### What to produce
Where a line of the records contains the word "probably", show that line.

#### Raw data ####

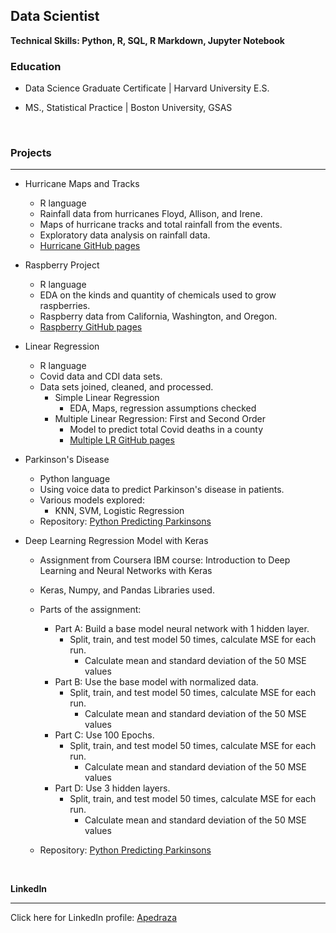 ## Data Scientist
**Technical Skills: Python, R, SQL, R Markdown, Jupyter Notebook**

### Education

+ Data Science Graduate Certificate  |  Harvard University E.S.

+  MS., Statistical Practice   |   Boston University, GSAS

<br/>

### Projects
<hr>

  + Hurricane Maps and Tracks
      -  R language
      -  Rainfall data from hurricanes Floyd, Allison, and Irene.
      -  Maps of hurricane tracks and total rainfall from the events.
      -  Exploratory data analysis on rainfall data.
      - [Hurricane GitHub pages](https://ampedraza.github.io/Hurricane-Maps-and-Tracks/)

  + Raspberry Project
    - R language
    - EDA on the kinds and quantity of chemicals used to grow raspberries.
    - Raspberry data from California, Washington, and Oregon.
    - [Raspberry GitHub pages](https://ampedraza.github.io/Raspberry/)
    
  + Linear Regression
    - R language
    - Covid data and CDI data sets.
    - Data sets joined, cleaned, and processed.
      + Simple Linear Regression
        - EDA, Maps, regression assumptions checked
      + Multiple Linear Regression: First and Second Order
        - Model to predict total Covid deaths in a county
        - [Multiple LR GitHub pages](https://ampedraza.github.io/Linear-Regression/)
       
  + Parkinson's Disease
     - Python language
     - Using voice data to predict Parkinson's disease in patients.
     - Various models explored:
        + KNN, SVM, Logistic Regression
     - Repository: [Python Predicting Parkinsons](https://github.com/ampedraza/Parkinsons-Disease)

  + Deep Learning Regression Model with Keras 
     - Assignment from Coursera IBM course: Introduction to Deep Learning and Neural Networks with Keras
     - Keras, Numpy, and Pandas Libraries used.
     - Parts of the assignment:
        + Part A: Build a base model neural network with 1 hidden layer.
            - Split, train, and test model 50 times, calculate MSE for each run.
                + Calculate mean and standard deviation of the 50 MSE values
        + Part B: Use the base model with normalized data.
            - Split, train, and test model 50 times, calculate MSE for each run.
                + Calculate mean and standard deviation of the 50 MSE values
        + Part C: Use 100 Epochs.
            - Split, train, and test model 50 times, calculate MSE for each run.
                + Calculate mean and standard deviation of the 50 MSE values
        + Part D: Use 3 hidden layers.
            - Split, train, and test model 50 times, calculate MSE for each run.
                + Calculate mean and standard deviation of the 50 MSE values
                  
     - Repository: [Python Predicting Parkinsons](https://github.com/ampedraza/Parkinsons-Disease)
        
  <br/>
  
  **LinkedIn**
<hr>

  Click here for LinkedIn profile: [Apedraza](www.linkedin.com/in/alison-pedraza)

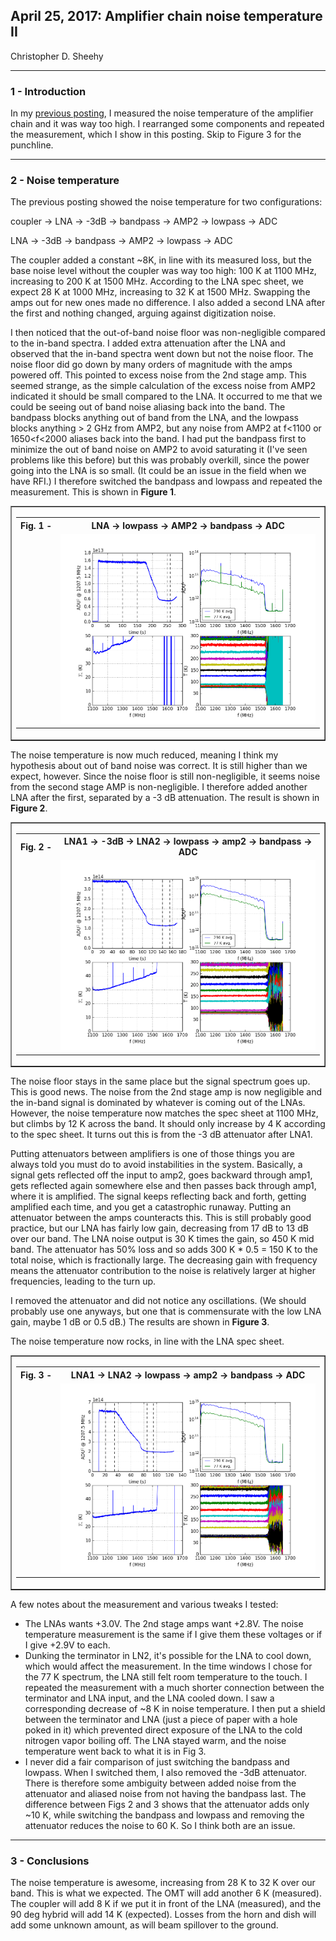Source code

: ## April 25, 2017: Amplifier chain noise temperature II
Christopher D. Sheehy
<hr>

### 1 - Introduction

In my [previous posting](../20170421_amp_chain/index.md), I measured the noise
temperature of the amplifier chain and it was way too high. I rearranged some
components and repeated the measurement, which I show in this posting. Skip to
Figure 3 for the punchline.

<hr>

### 2 - Noise temperature

The previous posting showed the noise temperature for two configurations:

coupler -> LNA -> -3dB -> bandpass -> AMP2 -> lowpass -> ADC

LNA -> -3dB -> bandpass -> AMP2 -> lowpass -> ADC

The coupler added a constant ~8K, in line with its measured loss, but the base
noise level without the coupler was way too high: 100 K at 1100 MHz, increasing
to 200 K at 1500 MHz. According to the LNA spec sheet, we expect 28 K at 1000
MHz, increasing to 32 K at 1500 MHz. Swapping the amps out for new ones made no
difference. I also added a second LNA after the first and nothing changed,
arguing against digitization noise.

I then noticed that the out-of-band noise floor was non-negligible compared to
the in-band spectra.  I added extra attenuation after the LNA and observed that
the in-band spectra went down but not the noise floor. The noise floor did go
down by many orders of magnitude with the amps powered off. This pointed to
excess noise from the 2nd stage amp. This seemed strange, as the simple
calculation of the excess noise from AMP2 indicated it should be small compared
to the LNA. It occurred to me that we could be seeing out of band noise 
aliasing back into the band. The bandpass blocks anything out of band from the
LNA, and the lowpass blocks anything > 2 GHz from AMP2, but any noise from AMP2
at f<1100 or 1650<f<2000 aliases back into the band. I had put the bandpass
first to minimize the out of band noise on AMP2 to avoid saturating it (I've
seen problems like this before) but this was probably overkill, since the power
going into the LNA is so small. (It could be an issue in the field when we have
RFI.) I therefore switched the bandpass and lowpass and repeated the
measurement. This is shown in **Figure 1**.


<p>
<center>
<table border="1" cellpadding="0" cellspacing="0">
<tr><td>
  <table border="0" cellpadding="5" cellspacing="0">
  <tr><th>Fig.&nbsp;1&nbsp;-</th>
      <th>LNA -> lowpass -> AMP2 -> bandpass -> ADC</th>
  </tr>
  <tr><td>&nbsp;</td>
      <td><a href="fig_tn_1.png"><img src="fig_tn_1.png" width=500></a></td>
  </tr>
  </table>
</td></tr>
</table>
</center>

The noise temperature is now much reduced, meaning I think my hypothesis about
out of band noise was correct. It is still higher than we expect, however. Since
the noise floor is still non-negligible, it seems noise from the second stage
AMP is non-negligible. I therefore added another LNA 
after the first, separated by a -3 dB
attenuation. The result is shown in **Figure 2**.

<p>
<center>
<table border="1" cellpadding="0" cellspacing="0">
<tr><td>
  <table border="0" cellpadding="5" cellspacing="0">
  <tr><th>Fig.&nbsp;2&nbsp;-</th>
      <th>LNA1 -> -3dB -> LNA2 -> lowpass -> amp2 -> bandpass -> ADC</th>
  </tr>
  <tr><td>&nbsp;</td>
      <td><a href="fig_tn_2.png"><img src="fig_tn_2.png" width=500></a></td>
  </tr>
  </table>
</td></tr>
</table>
</center>


The noise floor stays in the same place but the signal spectrum goes up. This is
good news. The noise from the 2nd stage amp is now negligible and the in-band
signal is dominated by whatever is coming out of the LNAs. However, the noise
temperature now matches the spec sheet at 1100 MHz, but climbs by 12 K across
the band. It should only increase by 4 K according to the spec sheet. It turns
out this is from the -3 dB attenuator after LNA1.

Putting attenuators between amplifiers is one of those things you are always
told you must do to avoid instabilities in the system. Basically, a signal gets
reflected off the input to amp2, goes backward through amp1, gets reflected
again somewhere else and then passes back through amp1, where it is
amplified. The signal keeps reflecting back and forth, getting amplified each
time, and you get a catastrophic runaway. Putting an attenuator between the amps
counteracts this. This is still probably good practice, but our LNA has fairly
low gain, decreasing from 17 dB to 13 dB over our band. The LNA noise output is
30 K times the gain, so 450 K mid band. The attenuator has 50% loss and so adds
300 K * 0.5 = 150 K to the total noise, which is fractionally large. The
decreasing gain with frequency means the attenuator contribution to the noise is
relatively larger at higher frequencies, leading to the turn up.

I removed the attenuator and did not notice any oscillations. (We should
probably use one anyways, but one that is commensurate with the low LNA gain,
maybe 1 dB or 0.5 dB.) The results are shown in **Figure 3**.

The noise temperature now rocks, in line with the LNA spec sheet.

<p>
<center>
<table border="1" cellpadding="0" cellspacing="0">
<tr><td>
  <table border="0" cellpadding="5" cellspacing="0">
  <tr><th>Fig.&nbsp;3&nbsp;-</th>
      <th>LNA1 -> LNA2 -> lowpass -> amp2 -> bandpass -> ADC</th>
  </tr>
  <tr><td>&nbsp;</td>
      <td><a href="fig_tn_3.png"><img src="fig_tn_3.png" width=500></a></td>
  </tr>
  </table>
</td></tr>
</table>
</center>


A few notes about the measurement and various tweaks I tested:

* The LNAs wants +3.0V. The 2nd stage amps want +2.8V. The noise temperature
  measurement is the same if I give them these voltages or if I give +2.9V to
  each. 
* Dunking the terminator in LN2, it's possible for the LNA to cool down, which
  would affect the measurement. In the time windows I chose for the 77 K spectrum,
  the LNA still felt room temperature to the touch. I repeated the measurement
  with a much shorter connection between the terminator and LNA input,
  and the LNA cooled down. I saw a corresponding decrease of ~8 K in noise
  temperature. I then put a shield between the terminator and LNA (just a piece
  of paper with a hole poked in it) which prevented direct exposure of the LNA
  to the cold nitrogen vapor boiling off. The LNA stayed warm, and the noise
  temperature went back to what it is in Fig 3. 
* I never did a fair comparison of just switching the bandpass and lowpass. When
  I switched them, I also removed the -3dB attenuator. There is therefore some
  ambiguity between added noise from the attenuator and aliased noise from
  not having the bandpass last. The difference between Figs 2 and 3 shows that
  the attenuator adds only ~10 K, while switching the bandpass and lowpass and
  removing the attenuator reduces the noise to 60 K. So I think both are an
  issue.

<hr>

### 3 - Conclusions

The noise temperature is awesome, increasing from 28 K to 32 K over our
band. This is what we expected. The OMT will add another 6 K (measured). The
coupler will add 8 K if we put it in front of the LNA (measured), and the 90 deg
hybrid will add 14 K (expected). Losses from the horn and dish will add some unknown
amount, as will beam spillover to the ground.

<!--

One panel

<p>
<center>
<table border="1" cellpadding="0" cellspacing="0">
<tr><td>
  <table border="0" cellpadding="5" cellspacing="0">
  <tr><th>Fig.&nbsp;1&nbsp;-</th>
      <th>Figure title</th>
  </tr>
  <tr><td>&nbsp;</td>
      <td><a href="fig_1.png"><img src="fig_1.png"></a></td>
  </tr>
  </table>
</td></tr>
</table>
</center>

Two panel

<p>
<center>
<table border="1" cellpadding="0" cellspacing="0">
<tr><td>
  <table border="0" cellpadding="5" cellspacing="0">
  <tr><th rowspan="2">Fig.&nbsp;1&nbsp;-</th>
      <th colspan="2">Figure title</th>
  </tr>
  <tr><td align="center"><b>a. </b> label a</td>
      <td align="center"><b>b. </b> label b</td>
  </tr>
  <tr><td>&nbsp;</td>
      <td><a href="fig_1.png"><img src="fig_1.png"></a></td>
      <td><a href="fig_1.png"><img src="fig_2.png"></a></td>
  </tr>
  </table>
</td></tr>
</table>
</center>

Three panel

<p>
<b>Fig 1 - Figure title</b>
<table border="1">
<tr><th>a - label 1
<th>b - label 2
<th>c - label 3
<tr>
<td><a href="fig_1.png"><img src="fig_1.png"></a>
<td><a href="fig_2.png"><img src="fig_2.png"></a>
<td><a href="fig_3.png"><img src="fig_3.png"></a>
</table>

-->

####

### Output of the task
seen problems like this before) but this was probably overkill, since the power
counteracts this. This is still probably good practice, but our LNA has fairly
probably use one anyways, but one that is commensurate with the low LNA gain,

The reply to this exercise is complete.